## TASK MATERIAL

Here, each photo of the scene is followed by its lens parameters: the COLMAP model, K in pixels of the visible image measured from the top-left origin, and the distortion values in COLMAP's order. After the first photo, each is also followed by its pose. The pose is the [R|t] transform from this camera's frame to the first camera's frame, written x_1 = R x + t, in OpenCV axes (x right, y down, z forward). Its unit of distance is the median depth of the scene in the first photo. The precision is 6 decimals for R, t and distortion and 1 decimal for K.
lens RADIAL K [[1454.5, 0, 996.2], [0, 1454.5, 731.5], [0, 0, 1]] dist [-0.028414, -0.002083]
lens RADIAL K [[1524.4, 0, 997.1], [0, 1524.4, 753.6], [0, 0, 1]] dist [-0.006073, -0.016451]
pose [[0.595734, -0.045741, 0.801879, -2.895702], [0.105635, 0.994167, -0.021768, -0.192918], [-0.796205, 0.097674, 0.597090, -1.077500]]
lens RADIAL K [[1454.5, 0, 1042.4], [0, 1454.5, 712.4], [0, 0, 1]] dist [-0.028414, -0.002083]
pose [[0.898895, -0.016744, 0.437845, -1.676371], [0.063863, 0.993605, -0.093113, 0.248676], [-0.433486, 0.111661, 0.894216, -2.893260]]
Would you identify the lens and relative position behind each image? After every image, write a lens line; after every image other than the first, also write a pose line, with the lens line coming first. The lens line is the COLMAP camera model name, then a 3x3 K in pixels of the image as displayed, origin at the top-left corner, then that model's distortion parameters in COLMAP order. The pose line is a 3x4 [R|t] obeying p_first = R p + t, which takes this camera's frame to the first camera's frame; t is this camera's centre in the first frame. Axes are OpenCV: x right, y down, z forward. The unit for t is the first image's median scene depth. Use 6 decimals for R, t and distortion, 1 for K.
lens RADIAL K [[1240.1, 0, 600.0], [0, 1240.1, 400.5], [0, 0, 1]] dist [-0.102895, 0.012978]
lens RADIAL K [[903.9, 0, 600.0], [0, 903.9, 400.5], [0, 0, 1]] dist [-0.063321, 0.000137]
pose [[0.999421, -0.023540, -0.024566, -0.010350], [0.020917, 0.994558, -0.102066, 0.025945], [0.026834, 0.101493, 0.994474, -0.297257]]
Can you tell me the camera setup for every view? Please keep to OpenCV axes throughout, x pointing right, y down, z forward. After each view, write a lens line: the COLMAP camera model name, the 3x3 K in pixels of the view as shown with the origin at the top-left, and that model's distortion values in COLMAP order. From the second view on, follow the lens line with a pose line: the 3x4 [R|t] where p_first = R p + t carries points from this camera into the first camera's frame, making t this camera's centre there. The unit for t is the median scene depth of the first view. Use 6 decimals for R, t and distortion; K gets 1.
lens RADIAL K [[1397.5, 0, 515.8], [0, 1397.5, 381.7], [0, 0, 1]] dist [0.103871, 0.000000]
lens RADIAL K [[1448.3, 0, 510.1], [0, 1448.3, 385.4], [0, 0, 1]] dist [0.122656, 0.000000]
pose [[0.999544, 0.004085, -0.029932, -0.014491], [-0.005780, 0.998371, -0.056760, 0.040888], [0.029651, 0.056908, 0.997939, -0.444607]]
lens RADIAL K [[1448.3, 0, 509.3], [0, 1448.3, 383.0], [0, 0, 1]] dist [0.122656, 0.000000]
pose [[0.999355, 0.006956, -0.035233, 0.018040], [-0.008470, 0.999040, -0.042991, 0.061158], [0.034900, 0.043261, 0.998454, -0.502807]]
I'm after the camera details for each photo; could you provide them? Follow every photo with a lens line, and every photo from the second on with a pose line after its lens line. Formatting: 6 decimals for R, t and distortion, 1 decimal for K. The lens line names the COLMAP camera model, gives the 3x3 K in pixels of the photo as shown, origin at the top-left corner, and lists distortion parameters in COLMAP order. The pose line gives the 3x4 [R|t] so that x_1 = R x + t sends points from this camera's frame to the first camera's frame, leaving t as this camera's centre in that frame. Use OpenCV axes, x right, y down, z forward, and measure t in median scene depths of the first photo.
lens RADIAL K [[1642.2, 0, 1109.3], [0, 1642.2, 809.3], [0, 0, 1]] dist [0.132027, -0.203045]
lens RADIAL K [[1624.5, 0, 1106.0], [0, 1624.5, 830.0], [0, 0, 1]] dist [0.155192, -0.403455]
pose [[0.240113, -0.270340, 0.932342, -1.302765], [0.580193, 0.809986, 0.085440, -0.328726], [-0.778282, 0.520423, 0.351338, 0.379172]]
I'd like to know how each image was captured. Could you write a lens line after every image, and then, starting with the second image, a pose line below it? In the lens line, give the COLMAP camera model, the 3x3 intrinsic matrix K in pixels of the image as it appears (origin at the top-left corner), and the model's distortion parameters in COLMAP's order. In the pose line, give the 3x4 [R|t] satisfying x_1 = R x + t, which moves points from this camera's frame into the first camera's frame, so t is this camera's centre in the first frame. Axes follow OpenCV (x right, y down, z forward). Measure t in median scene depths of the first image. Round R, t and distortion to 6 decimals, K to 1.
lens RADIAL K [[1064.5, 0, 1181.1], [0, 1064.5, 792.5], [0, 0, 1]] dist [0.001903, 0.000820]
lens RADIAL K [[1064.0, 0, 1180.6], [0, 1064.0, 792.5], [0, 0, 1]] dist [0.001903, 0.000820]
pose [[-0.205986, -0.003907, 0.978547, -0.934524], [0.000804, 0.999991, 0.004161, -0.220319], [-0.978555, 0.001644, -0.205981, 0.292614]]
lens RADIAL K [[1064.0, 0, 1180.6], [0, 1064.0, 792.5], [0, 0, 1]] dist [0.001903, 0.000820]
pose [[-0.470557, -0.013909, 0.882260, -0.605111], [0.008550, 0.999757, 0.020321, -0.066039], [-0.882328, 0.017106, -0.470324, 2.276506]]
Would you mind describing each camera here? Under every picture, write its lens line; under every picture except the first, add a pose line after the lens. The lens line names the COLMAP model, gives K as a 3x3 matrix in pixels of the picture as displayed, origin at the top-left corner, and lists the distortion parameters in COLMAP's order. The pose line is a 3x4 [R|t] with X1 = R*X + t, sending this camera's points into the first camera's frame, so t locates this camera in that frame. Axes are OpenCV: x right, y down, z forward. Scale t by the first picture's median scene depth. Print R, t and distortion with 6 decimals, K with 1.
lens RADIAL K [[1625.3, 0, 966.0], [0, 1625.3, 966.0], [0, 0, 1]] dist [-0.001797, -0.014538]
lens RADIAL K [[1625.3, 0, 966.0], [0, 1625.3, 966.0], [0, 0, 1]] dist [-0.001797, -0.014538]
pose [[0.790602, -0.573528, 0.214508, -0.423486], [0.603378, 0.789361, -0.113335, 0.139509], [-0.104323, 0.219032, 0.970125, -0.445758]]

## WHAT THIS TASK INVOLVES
Nothing is to be left out; every record above must be repeated exactly.

## OUTPUT OF THE TASK
Here, each photo of the scene is followed by its lens parameters: the COLMAP model, K in pixels of the visible image measured from the top-left origin, and the distortion values in COLMAP's order. After the first photo, each is also followed by its pose. The pose is the [R|t] transform from this camera's frame to the first camera's frame, written x_1 = R x + t, in OpenCV axes (x right, y down, z forward). Its unit of distance is the median depth of the scene in the first photo. The precision is 6 decimals for R, t and distortion and 1 decimal for K.
lens RADIAL K [[1454.5, 0, 996.2], [0, 1454.5, 731.5], [0, 0, 1]] dist [-0.028414, -0.002083]
lens RADIAL K [[1524.4, 0, 997.1], [0, 1524.4, 753.6], [0, 0, 1]] dist [-0.006073, -0.016451]
pose [[0.595734, -0.045741, 0.801879, -2.895702], [0.105635, 0.994167, -0.021768, -0.192918], [-0.796205, 0.097674, 0.597090, -1.077500]]
lens RADIAL K [[1454.5, 0, 1042.4], [0, 1454.5, 712.4], [0, 0, 1]] dist [-0.028414, -0.002083]
pose [[0.898895, -0.016744, 0.437845, -1.676371], [0.063863, 0.993605, -0.093113, 0.248676], [-0.433486, 0.111661, 0.894216, -2.893260]]
Would you identify the lens and relative position behind each image? After every image, write a lens line; after every image other than the first, also write a pose line, with the lens line coming first. The lens line is the COLMAP camera model name, then a 3x3 K in pixels of the image as displayed, origin at the top-left corner, then that model's distortion parameters in COLMAP order. The pose line is a 3x4 [R|t] obeying p_first = R p + t, which takes this camera's frame to the first camera's frame; t is this camera's centre in the first frame. Axes are OpenCV: x right, y down, z forward. The unit for t is the first image's median scene depth. Use 6 decimals for R, t and distortion, 1 for K.
lens RADIAL K [[1240.1, 0, 600.0], [0, 1240.1, 400.5], [0, 0, 1]] dist [-0.102895, 0.012978]
lens RADIAL K [[903.9, 0, 600.0], [0, 903.9, 400.5], [0, 0, 1]] dist [-0.063321, 0.000137]
pose [[0.999421, -0.023540, -0.024566, -0.010350], [0.020917, 0.994558, -0.102066, 0.025945], [0.026834, 0.101493, 0.994474, -0.297257]]
Can you tell me the camera setup for every view? Please keep to OpenCV axes throughout, x pointing right, y down, z forward. After each view, write a lens line: the COLMAP camera model name, the 3x3 K in pixels of the view as shown with the origin at the top-left, and that model's distortion values in COLMAP order. From the second view on, follow the lens line with a pose line: the 3x4 [R|t] where p_first = R p + t carries points from this camera into the first camera's frame, making t this camera's centre there. The unit for t is the median scene depth of the first view. Use 6 decimals for R, t and distortion; K gets 1.
lens RADIAL K [[1397.5, 0, 515.8], [0, 1397.5, 381.7], [0, 0, 1]] dist [0.103871, 0.000000]
lens RADIAL K [[1448.3, 0, 510.1], [0, 1448.3, 385.4], [0, 0, 1]] dist [0.122656, 0.000000]
pose [[0.999544, 0.004085, -0.029932, -0.014491], [-0.005780, 0.998371, -0.056760, 0.040888], [0.029651, 0.056908, 0.997939, -0.444607]]
lens RADIAL K [[1448.3, 0, 509.3], [0, 1448.3, 383.0], [0, 0, 1]] dist [0.122656, 0.000000]
pose [[0.999355, 0.006956, -0.035233, 0.018040], [-0.008470, 0.999040, -0.042991, 0.061158], [0.034900, 0.043261, 0.998454, -0.502807]]
I'm after the camera details for each photo; could you provide them? Follow every photo with a lens line, and every photo from the second on with a pose line after its lens line. Formatting: 6 decimals for R, t and distortion, 1 decimal for K. The lens line names the COLMAP camera model, gives the 3x3 K in pixels of the photo as shown, origin at the top-left corner, and lists distortion parameters in COLMAP order. The pose line gives the 3x4 [R|t] so that x_1 = R x + t sends points from this camera's frame to the first camera's frame, leaving t as this camera's centre in that frame. Use OpenCV axes, x right, y down, z forward, and measure t in median scene depths of the first photo.
lens RADIAL K [[1642.2, 0, 1109.3], [0, 1642.2, 809.3], [0, 0, 1]] dist [0.132027, -0.203045]
lens RADIAL K [[1624.5, 0, 1106.0], [0, 1624.5, 830.0], [0, 0, 1]] dist [0.155192, -0.403455]
pose [[0.240113, -0.270340, 0.932342, -1.302765], [0.580193, 0.809986, 0.085440, -0.328726], [-0.778282, 0.520423, 0.351338, 0.379172]]
I'd like to know how each image was captured. Could you write a lens line after every image, and then, starting with the second image, a pose line below it? In the lens line, give the COLMAP camera model, the 3x3 intrinsic matrix K in pixels of the image as it appears (origin at the top-left corner), and the model's distortion parameters in COLMAP's order. In the pose line, give the 3x4 [R|t] satisfying x_1 = R x + t, which moves points from this camera's frame into the first camera's frame, so t is this camera's centre in the first frame. Axes follow OpenCV (x right, y down, z forward). Measure t in median scene depths of the first image. Round R, t and distortion to 6 decimals, K to 1.
lens RADIAL K [[1064.5, 0, 1181.1], [0, 1064.5, 792.5], [0, 0, 1]] dist [0.001903, 0.000820]
lens RADIAL K [[1064.0, 0, 1180.6], [0, 1064.0, 792.5], [0, 0, 1]] dist [0.001903, 0.000820]
pose [[-0.205986, -0.003907, 0.978547, -0.934524], [0.000804, 0.999991, 0.004161, -0.220319], [-0.978555, 0.001644, -0.205981, 0.292614]]
lens RADIAL K [[1064.0, 0, 1180.6], [0, 1064.0, 792.5], [0, 0, 1]] dist [0.001903, 0.000820]
pose [[-0.470557, -0.013909, 0.882260, -0.605111], [0.008550, 0.999757, 0.020321, -0.066039], [-0.882328, 0.017106, -0.470324, 2.276506]]
Would you mind describing each camera here? Under every picture, write its lens line; under every picture except the first, add a pose line after the lens. The lens line names the COLMAP model, gives K as a 3x3 matrix in pixels of the picture as displayed, origin at the top-left corner, and lists the distortion parameters in COLMAP's order. The pose line is a 3x4 [R|t] with X1 = R*X + t, sending this camera's points into the first camera's frame, so t locates this camera in that frame. Axes are OpenCV: x right, y down, z forward. Scale t by the first picture's median scene depth. Print R, t and distortion with 6 decimals, K with 1.
lens RADIAL K [[1625.3, 0, 966.0], [0, 1625.3, 966.0], [0, 0, 1]] dist [-0.001797, -0.014538]
lens RADIAL K [[1625.3, 0, 966.0], [0, 1625.3, 966.0], [0, 0, 1]] dist [-0.001797, -0.014538]
pose [[0.790602, -0.573528, 0.214508, -0.423486], [0.603378, 0.789361, -0.113335, 0.139509], [-0.104323, 0.219032, 0.970125, -0.445758]]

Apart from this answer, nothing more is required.